Could you return every record below without changing a word?

(Dataset entries)
_ _ _

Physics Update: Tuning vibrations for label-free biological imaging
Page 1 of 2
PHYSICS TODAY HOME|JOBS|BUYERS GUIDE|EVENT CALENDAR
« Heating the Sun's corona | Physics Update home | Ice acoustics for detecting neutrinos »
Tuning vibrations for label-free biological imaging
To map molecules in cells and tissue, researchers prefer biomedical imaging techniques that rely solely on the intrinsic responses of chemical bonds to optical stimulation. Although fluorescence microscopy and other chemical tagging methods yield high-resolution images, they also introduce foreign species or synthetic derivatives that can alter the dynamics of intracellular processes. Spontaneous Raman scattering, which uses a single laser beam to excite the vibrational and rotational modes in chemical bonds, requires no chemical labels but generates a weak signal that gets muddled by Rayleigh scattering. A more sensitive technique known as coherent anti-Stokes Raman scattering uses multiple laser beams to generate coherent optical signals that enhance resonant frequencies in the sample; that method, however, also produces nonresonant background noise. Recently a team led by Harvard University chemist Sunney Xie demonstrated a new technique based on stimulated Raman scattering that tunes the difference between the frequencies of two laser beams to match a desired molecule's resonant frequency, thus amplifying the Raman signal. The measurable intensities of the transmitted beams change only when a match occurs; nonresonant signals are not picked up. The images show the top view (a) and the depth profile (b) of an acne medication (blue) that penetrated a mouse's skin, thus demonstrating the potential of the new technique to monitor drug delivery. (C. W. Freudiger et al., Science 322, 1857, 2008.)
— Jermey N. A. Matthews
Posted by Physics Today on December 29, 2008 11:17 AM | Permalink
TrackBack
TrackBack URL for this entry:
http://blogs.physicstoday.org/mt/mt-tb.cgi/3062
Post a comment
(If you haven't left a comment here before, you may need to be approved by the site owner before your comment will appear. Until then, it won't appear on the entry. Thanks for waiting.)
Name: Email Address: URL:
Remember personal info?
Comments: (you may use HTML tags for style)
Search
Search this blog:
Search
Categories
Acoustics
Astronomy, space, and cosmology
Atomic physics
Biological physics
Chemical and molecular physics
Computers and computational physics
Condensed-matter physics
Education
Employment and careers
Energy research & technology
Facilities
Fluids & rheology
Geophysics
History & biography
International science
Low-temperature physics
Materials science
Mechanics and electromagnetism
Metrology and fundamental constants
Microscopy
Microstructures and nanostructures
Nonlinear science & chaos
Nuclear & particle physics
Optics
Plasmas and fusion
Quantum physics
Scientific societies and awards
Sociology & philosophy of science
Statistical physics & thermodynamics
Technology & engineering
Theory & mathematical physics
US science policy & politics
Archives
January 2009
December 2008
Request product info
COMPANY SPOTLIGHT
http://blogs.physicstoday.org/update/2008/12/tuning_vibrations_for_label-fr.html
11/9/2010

_ _ _

__TASK ANSWER__
Physics Update: Tuning vibrations for label-free biological imaging
Page 1 of 2
PHYSICS TODAY HOME|JOBS|BUYERS GUIDE|EVENT CALENDAR
« Heating the Sun's corona | Physics Update home | Ice acoustics for detecting neutrinos »
Tuning vibrations for label-free biological imaging
To map molecules in cells and tissue, researchers prefer biomedical imaging techniques that rely solely on the intrinsic responses of chemical bonds to optical stimulation. Although fluorescence microscopy and other chemical tagging methods yield high-resolution images, they also introduce foreign species or synthetic derivatives that can alter the dynamics of intracellular processes. Spontaneous Raman scattering, which uses a single laser beam to excite the vibrational and rotational modes in chemical bonds, requires no chemical labels but generates a weak signal that gets muddled by Rayleigh scattering. A more sensitive technique known as coherent anti-Stokes Raman scattering uses multiple laser beams to generate coherent optical signals that enhance resonant frequencies in the sample; that method, however, also produces nonresonant background noise. Recently a team led by Harvard University chemist Sunney Xie demonstrated a new technique based on stimulated Raman scattering that tunes the difference between the frequencies of two laser beams to match a desired molecule's resonant frequency, thus amplifying the Raman signal. The measurable intensities of the transmitted beams change only when a match occurs; nonresonant signals are not picked up. The images show the top view (a) and the depth profile (b) of an acne medication (blue) that penetrated a mouse's skin, thus demonstrating the potential of the new technique to monitor drug delivery. (C. W. Freudiger et al., Science 322, 1857, 2008.)
— Jermey N. A. Matthews
Posted by Physics Today on December 29, 2008 11:17 AM | Permalink
TrackBack
TrackBack URL for this entry:
http://blogs.physicstoday.org/mt/mt-tb.cgi/3062
Post a comment
(If you haven't left a comment here before, you may need to be approved by the site owner before your comment will appear. Until then, it won't appear on the entry. Thanks for waiting.)
Name: Email Address: URL:
Remember personal info?
Comments: (you may use HTML tags for style)
Search
Search this blog:
Search
Categories
Acoustics
Astronomy, space, and cosmology
Atomic physics
Biological physics
Chemical and molecular physics
Computers and computational physics
Condensed-matter physics
Education
Employment and careers
Energy research & technology
Facilities
Fluids & rheology
Geophysics
History & biography
International science
Low-temperature physics
Materials science
Mechanics and electromagnetism
Metrology and fundamental constants
Microscopy
Microstructures and nanostructures
Nonlinear science & chaos
Nuclear & particle physics
Optics
Plasmas and fusion
Quantum physics
Scientific societies and awards
Sociology & philosophy of science
Statistical physics & thermodynamics
Technology & engineering
Theory & mathematical physics
US science policy & politics
Archives
January 2009
December 2008
Request product info
COMPANY SPOTLIGHT
http://blogs.physicstoday.org/update/2008/12/tuning_vibrations_for_label-fr.html
11/9/2010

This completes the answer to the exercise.